Jリーグ復帰も視野に? 権田が現状に対して抱く危機感
コロナ禍であることが考慮され、今年初の日本代表の活動となったオランダ遠征は、招集メンバー全員が歴代で初めて欧州でプレーする選手となったことでも注目された。しかし、ゴールキーパーに関しては3人全員が、9月以降は試合出場から遠ざかっていたことになる。
こうした状況が選手個々のパフォーマンスに、引いては日本代表に招集された場合にどのような影響を及ぼすのか。答えは冒頭で記した権田との会話を経て、シュミットが抱いた思いに凝縮されている。
「ゴールキーパーは数多く試合に出て、いろいろなことを学んでいくポジションだと思うので。そうした機会をつくり出すためには、当然ですけどレギュラー争いに勝たなければいけない。試合勘を含めて、キーパーにとってそういう部分が大事だと、ゴンちゃんと話してあらためて感じました」
ロシアワールドカップ後の2018年9月に森保ジャパンが船出して、ちょうど30試合を終えた。ゴールキーパーの先発回数を振り返ると権田の14回が最多となり、シュミットの6回、川島と東口順昭(ガンバ大阪)の3回、大迫敬介(サンフレッチェ広島)と中村航輔(柏レイソル)の2回と続く。
ただ、東京五輪世代を中心とした陣容で臨んだ昨年6月のコパ・アメリカや、国内組だけで臨んだ同12月のEAFF E-1サッカー選手権を除いた24試合でみれば、権田が指名された確率はさらに跳ね上がる。森保一監督のファーストチョイスとなる31歳は、自身の今後へ向けてこんな言葉も残している。
「ヨーロッパの移籍市場は締まってしまったけど、日本は今月いっぱいまで空いていますよね。
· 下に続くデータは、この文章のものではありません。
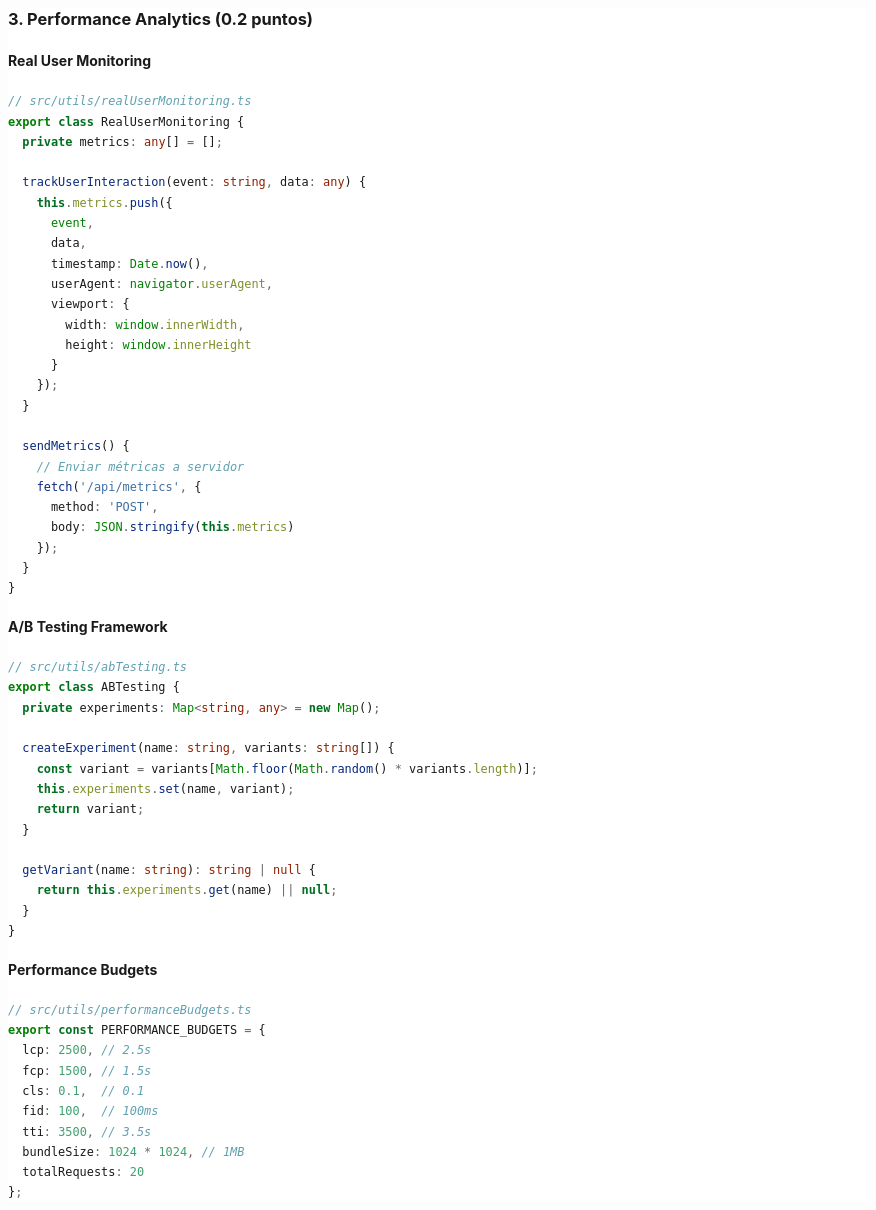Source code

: ### **3. Performance Analytics** (0.2 puntos)

#### Real User Monitoring
```typescript
// src/utils/realUserMonitoring.ts
export class RealUserMonitoring {
  private metrics: any[] = [];
  
  trackUserInteraction(event: string, data: any) {
    this.metrics.push({
      event,
      data,
      timestamp: Date.now(),
      userAgent: navigator.userAgent,
      viewport: {
        width: window.innerWidth,
        height: window.innerHeight
      }
    });
  }
  
  sendMetrics() {
    // Enviar métricas a servidor
    fetch('/api/metrics', {
      method: 'POST',
      body: JSON.stringify(this.metrics)
    });
  }
}
```

#### A/B Testing Framework
```typescript
// src/utils/abTesting.ts
export class ABTesting {
  private experiments: Map<string, any> = new Map();
  
  createExperiment(name: string, variants: string[]) {
    const variant = variants[Math.floor(Math.random() * variants.length)];
    this.experiments.set(name, variant);
    return variant;
  }
  
  getVariant(name: string): string | null {
    return this.experiments.get(name) || null;
  }
}
```

#### Performance Budgets
```typescript
// src/utils/performanceBudgets.ts
export const PERFORMANCE_BUDGETS = {
  lcp: 2500, // 2.5s
  fcp: 1500, // 1.5s
  cls: 0.1,  // 0.1
  fid: 100,  // 100ms
  tti: 3500, // 3.5s
  bundleSize: 1024 * 1024, // 1MB
  totalRequests: 20
};
```
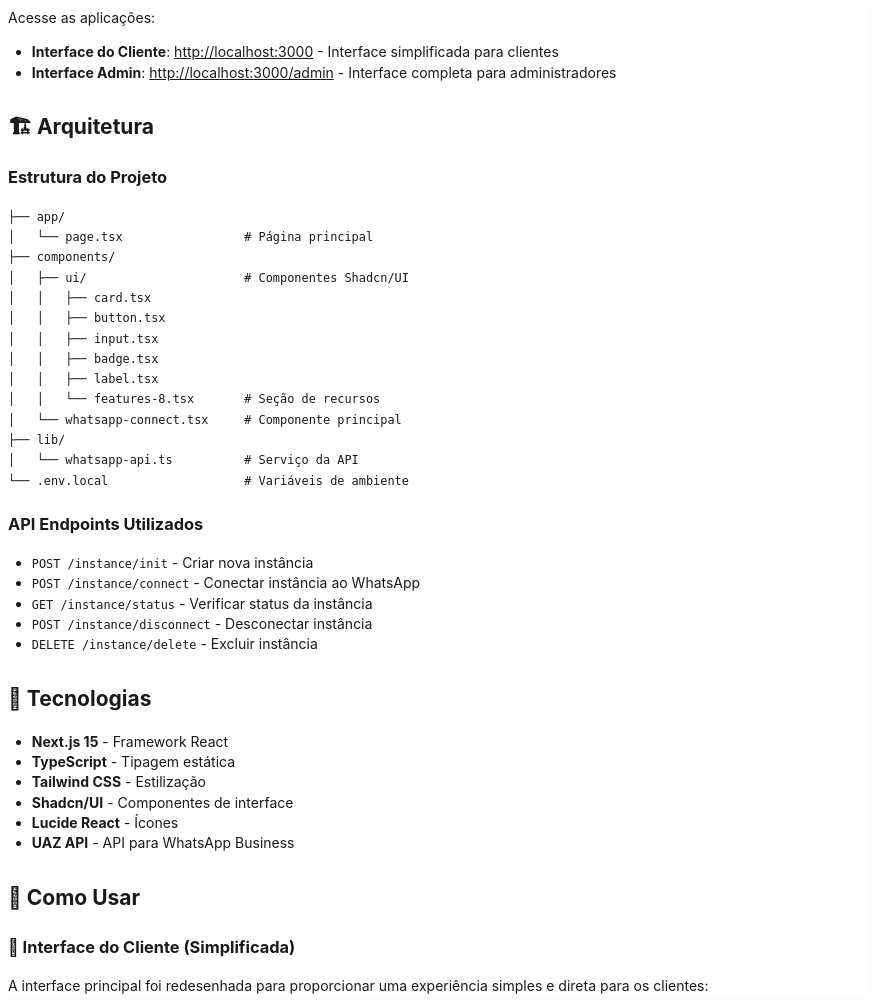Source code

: Acesse as aplicações:

- **Interface do Cliente**: [http://localhost:3000](http://localhost:3000) - Interface simplificada para clientes
- **Interface Admin**: [http://localhost:3000/admin](http://localhost:3000/admin) - Interface completa para administradores

## 🏗 Arquitetura

### Estrutura do Projeto
```
├── app/
│   └── page.tsx                 # Página principal
├── components/
│   ├── ui/                      # Componentes Shadcn/UI
│   │   ├── card.tsx
│   │   ├── button.tsx
│   │   ├── input.tsx
│   │   ├── badge.tsx
│   │   ├── label.tsx
│   │   └── features-8.tsx       # Seção de recursos
│   └── whatsapp-connect.tsx     # Componente principal
├── lib/
│   └── whatsapp-api.ts          # Serviço da API
└── .env.local                   # Variáveis de ambiente
```

### API Endpoints Utilizados

- `POST /instance/init` - Criar nova instância
- `POST /instance/connect` - Conectar instância ao WhatsApp
- `GET /instance/status` - Verificar status da instância
- `POST /instance/disconnect` - Desconectar instância
- `DELETE /instance/delete` - Excluir instância

## 🔧 Tecnologias

- **Next.js 15** - Framework React
- **TypeScript** - Tipagem estática  
- **Tailwind CSS** - Estilização
- **Shadcn/UI** - Componentes de interface
- **Lucide React** - Ícones
- **UAZ API** - API para WhatsApp Business

## 📱 Como Usar

### 🎯 Interface do Cliente (Simplificada)

A interface principal foi redesenhada para proporcionar uma experiência simples e direta para os clientes:
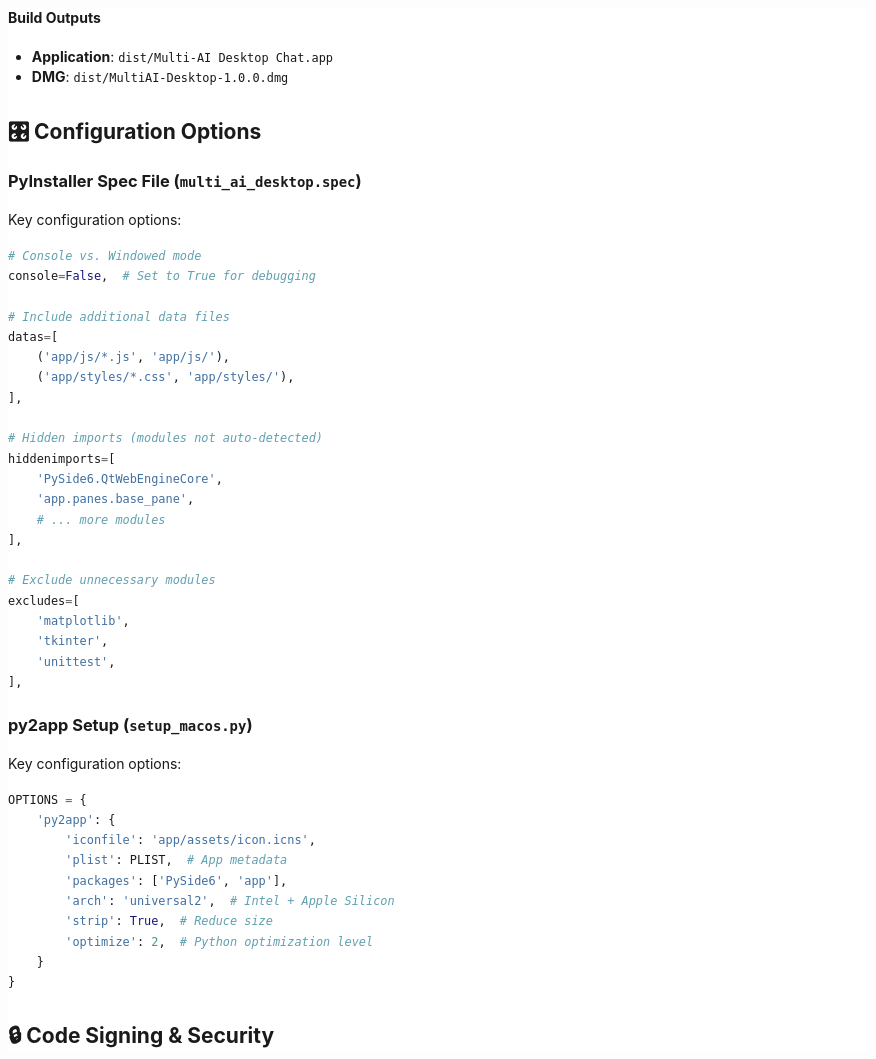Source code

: #### Build Outputs
- **Application**: `dist/Multi-AI Desktop Chat.app`
- **DMG**: `dist/MultiAI-Desktop-1.0.0.dmg`

## 🎛️ Configuration Options

### PyInstaller Spec File (`multi_ai_desktop.spec`)

Key configuration options:

```python
# Console vs. Windowed mode
console=False,  # Set to True for debugging

# Include additional data files
datas=[
    ('app/js/*.js', 'app/js/'),
    ('app/styles/*.css', 'app/styles/'),
],

# Hidden imports (modules not auto-detected)
hiddenimports=[
    'PySide6.QtWebEngineCore',
    'app.panes.base_pane',
    # ... more modules
],

# Exclude unnecessary modules
excludes=[
    'matplotlib',
    'tkinter',
    'unittest',
],
```

### py2app Setup (`setup_macos.py`)

Key configuration options:

```python
OPTIONS = {
    'py2app': {
        'iconfile': 'app/assets/icon.icns',
        'plist': PLIST,  # App metadata
        'packages': ['PySide6', 'app'],
        'arch': 'universal2',  # Intel + Apple Silicon
        'strip': True,  # Reduce size
        'optimize': 2,  # Python optimization level
    }
}
```

## 🔒 Code Signing & Security
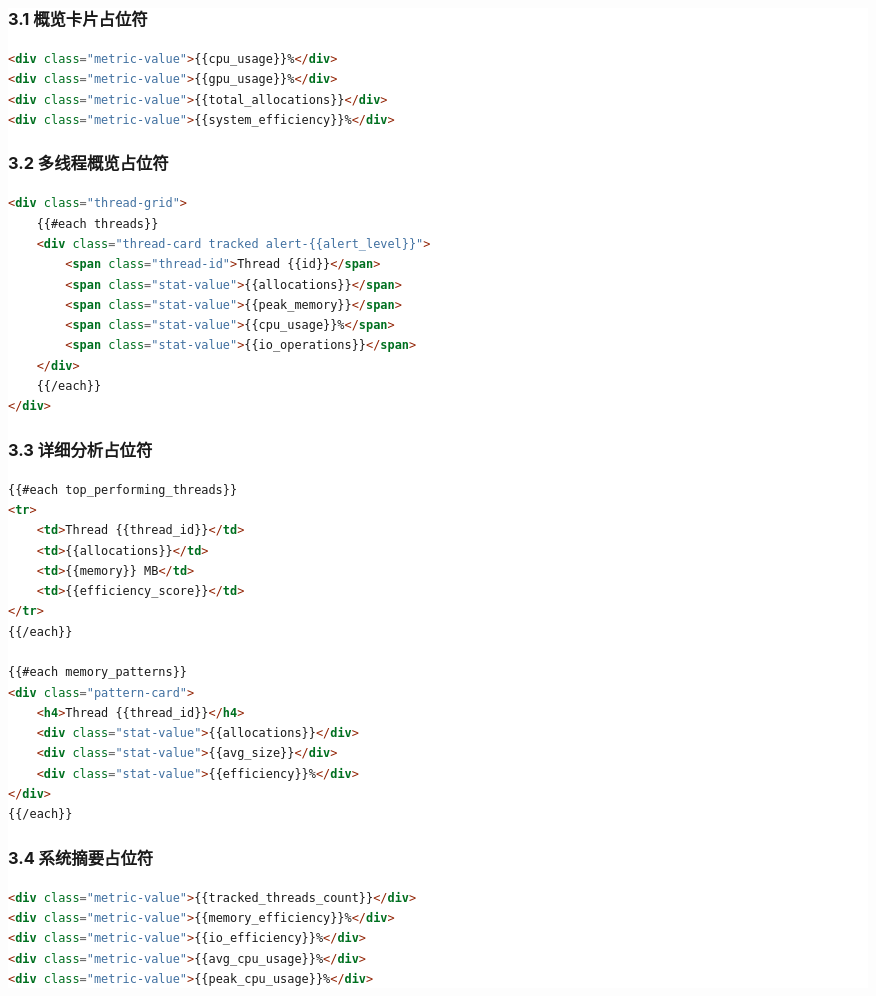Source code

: ### 3.1 概览卡片占位符

```html
<div class="metric-value">{{cpu_usage}}%</div>
<div class="metric-value">{{gpu_usage}}%</div>
<div class="metric-value">{{total_allocations}}</div>
<div class="metric-value">{{system_efficiency}}%</div>
```

### 3.2 多线程概览占位符

```html
<div class="thread-grid">
    {{#each threads}}
    <div class="thread-card tracked alert-{{alert_level}}">
        <span class="thread-id">Thread {{id}}</span>
        <span class="stat-value">{{allocations}}</span>
        <span class="stat-value">{{peak_memory}}</span>
        <span class="stat-value">{{cpu_usage}}%</span>
        <span class="stat-value">{{io_operations}}</span>
    </div>
    {{/each}}
</div>
```

### 3.3 详细分析占位符

```html
{{#each top_performing_threads}}
<tr>
    <td>Thread {{thread_id}}</td>
    <td>{{allocations}}</td>
    <td>{{memory}} MB</td>
    <td>{{efficiency_score}}</td>
</tr>
{{/each}}

{{#each memory_patterns}}
<div class="pattern-card">
    <h4>Thread {{thread_id}}</h4>
    <div class="stat-value">{{allocations}}</div>
    <div class="stat-value">{{avg_size}}</div>
    <div class="stat-value">{{efficiency}}%</div>
</div>
{{/each}}
```

### 3.4 系统摘要占位符

```html
<div class="metric-value">{{tracked_threads_count}}</div>
<div class="metric-value">{{memory_efficiency}}%</div>
<div class="metric-value">{{io_efficiency}}%</div>
<div class="metric-value">{{avg_cpu_usage}}%</div>
<div class="metric-value">{{peak_cpu_usage}}%</div>
```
何がいま現在の自分にとってベストの状況なのかを、ちょっと考えなければいけないと思っています」
ポジションが一つしかないゴールキーパーをめぐっては、一度決められたチーム内の序列を覆す作業は容易ではない。権田の場合は31歳という年齢も相まって危機感が高まり、日本国内への復帰も視野に入れている、と受け止められてもおかしくないコメントが口を突いたのだろう。
若い世代が台頭してきた日本のGK。権田が特に目を奪われたのは?
ワールドカップにおける日本代表の軌跡を振り返ってみれば、ゴールマウスを守ったキーパーはわずか3人しかいない。そのなかの2人、川口能活さんと楢崎正剛さんは2018シーズン限りで現役を退き、3大会連続で合計11試合に出場してきた川島も、ロシアワールドカップ終了後、昨年6月まで招集されなかった。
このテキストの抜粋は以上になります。